Scan the records below and say how many lines include the word "CIRCLE", giving no other text.

Data records:
##########

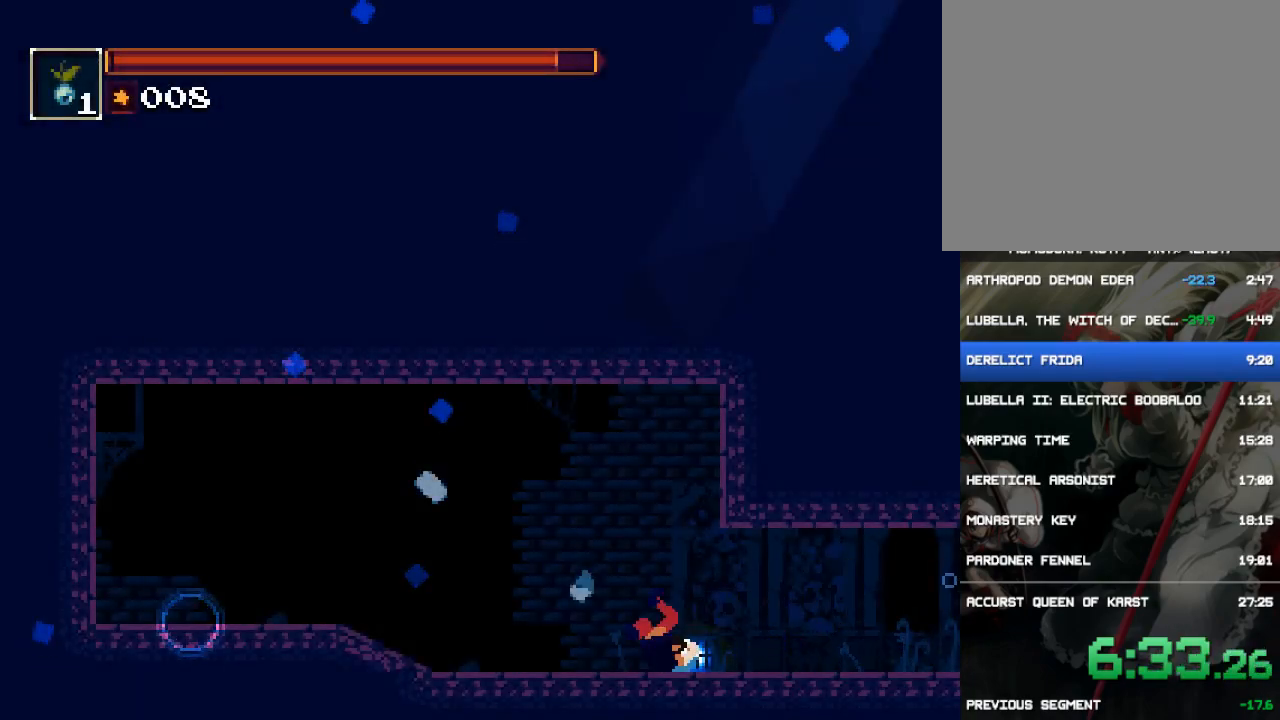
{"buttons": ["CIRCLE", "DPAD_LEFT"], "events": [[333, "CIRCLE", "down"]]}
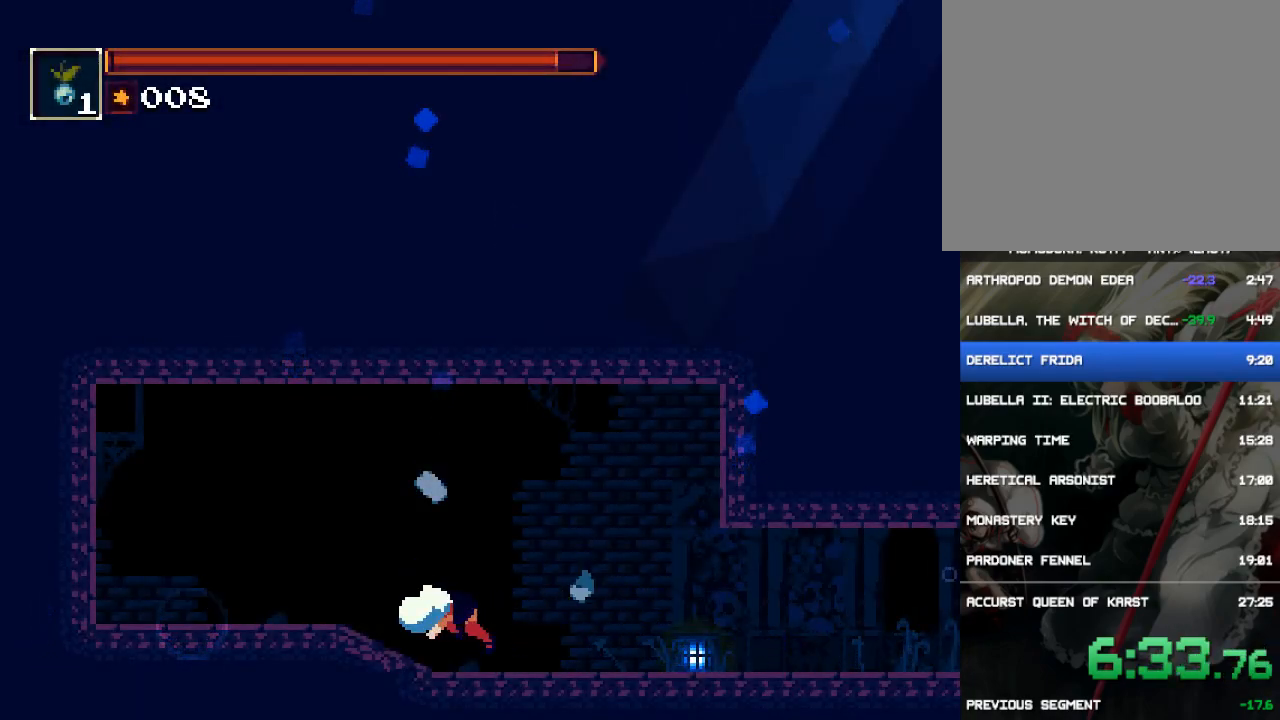
{"buttons": ["DPAD_LEFT"], "events": [[167, "CIRCLE", "up"], [433, "CIRCLE", "down"], [467, "CIRCLE", "up"]]}
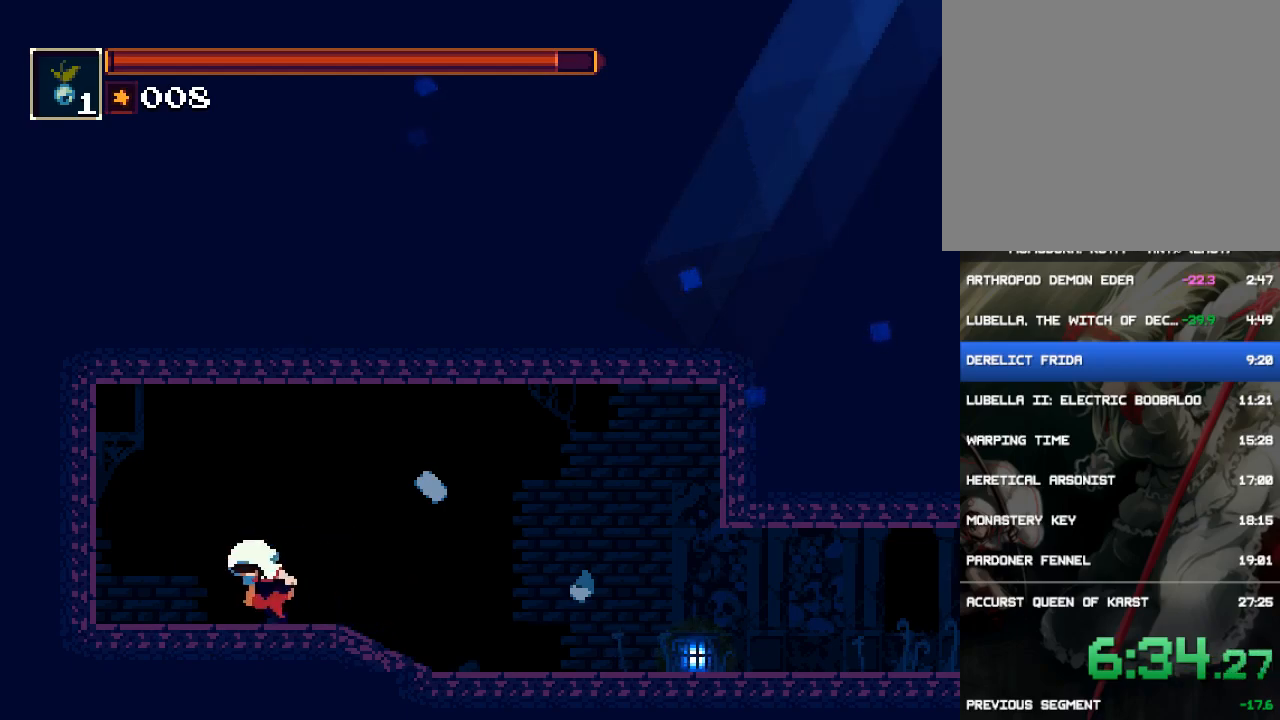
{"buttons": ["DPAD_RIGHT"], "events": [[167, "DPAD_LEFT", "up"], [283, "DPAD_RIGHT", "down"]]}
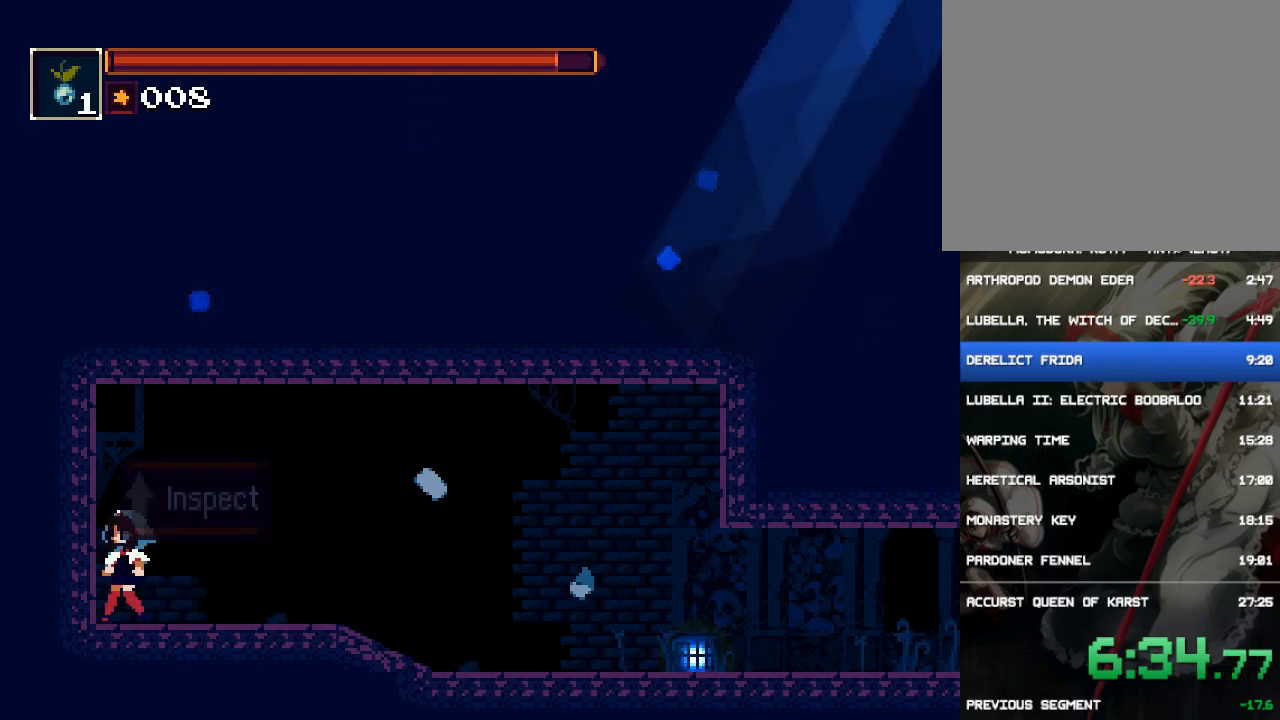
{"buttons": ["CROSS", "DPAD_RIGHT"], "events": [[250, "CROSS", "down"], [250, "DPAD_UP", "down"], [283, "DPAD_RIGHT", "up"], [317, "CROSS", "up"], [350, "DPAD_RIGHT", "down"], [383, "CROSS", "down"], [417, "CROSS", "up"], [450, "DPAD_UP", "up"], [483, "CROSS", "down"]]}
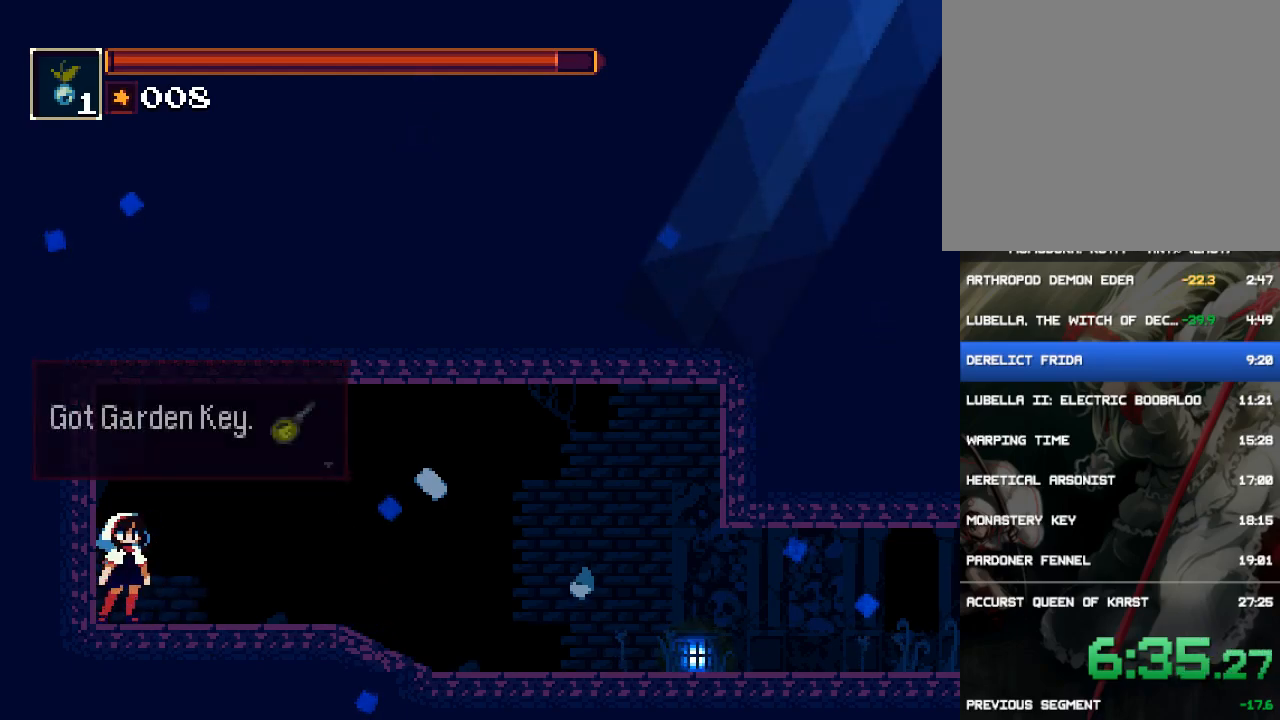
{"buttons": ["DPAD_RIGHT"], "events": [[50, "CROSS", "up"], [183, "CIRCLE", "down"], [317, "CIRCLE", "up"]]}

##########

(TASK RESULT): 3